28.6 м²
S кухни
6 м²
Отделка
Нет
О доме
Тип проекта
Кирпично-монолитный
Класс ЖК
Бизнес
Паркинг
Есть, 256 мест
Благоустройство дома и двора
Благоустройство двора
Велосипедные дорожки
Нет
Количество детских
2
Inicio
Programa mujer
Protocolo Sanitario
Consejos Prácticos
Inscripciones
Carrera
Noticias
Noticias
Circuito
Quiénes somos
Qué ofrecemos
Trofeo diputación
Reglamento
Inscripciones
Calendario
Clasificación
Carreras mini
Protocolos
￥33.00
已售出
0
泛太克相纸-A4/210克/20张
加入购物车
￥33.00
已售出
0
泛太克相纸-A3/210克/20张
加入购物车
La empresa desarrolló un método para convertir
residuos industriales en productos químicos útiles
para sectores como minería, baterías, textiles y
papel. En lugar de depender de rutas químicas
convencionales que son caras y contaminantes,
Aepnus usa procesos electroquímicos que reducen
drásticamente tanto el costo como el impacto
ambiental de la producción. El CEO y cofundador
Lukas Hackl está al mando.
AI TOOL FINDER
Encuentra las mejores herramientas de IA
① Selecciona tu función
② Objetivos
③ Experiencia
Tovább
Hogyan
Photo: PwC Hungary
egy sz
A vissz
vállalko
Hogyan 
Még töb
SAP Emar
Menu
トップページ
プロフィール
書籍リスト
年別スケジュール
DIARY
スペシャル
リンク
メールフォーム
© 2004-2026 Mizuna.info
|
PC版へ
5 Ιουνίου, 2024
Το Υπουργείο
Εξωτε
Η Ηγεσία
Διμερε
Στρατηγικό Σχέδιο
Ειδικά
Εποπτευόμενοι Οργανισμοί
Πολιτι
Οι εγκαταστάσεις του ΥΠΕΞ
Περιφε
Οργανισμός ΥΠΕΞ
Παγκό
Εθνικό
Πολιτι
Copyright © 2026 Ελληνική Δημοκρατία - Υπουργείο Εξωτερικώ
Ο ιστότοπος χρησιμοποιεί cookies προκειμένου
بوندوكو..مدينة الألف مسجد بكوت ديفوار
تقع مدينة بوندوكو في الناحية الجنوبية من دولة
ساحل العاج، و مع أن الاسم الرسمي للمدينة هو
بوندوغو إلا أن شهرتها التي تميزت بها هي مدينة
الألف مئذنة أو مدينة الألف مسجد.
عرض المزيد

◆ ◆ ◆ ◆ ◆ ◆ ◆

■ **WHAT YOU WILL DO**: Identify each line in the listing above that contains the string "بوندوكو" (case counts), and copy those lines.

■ **RESULT**:
بوندوكو..مدينة الألف مسجد بكوت ديفوار
تقع مدينة بوندوكو في الناحية الجنوبية من دولة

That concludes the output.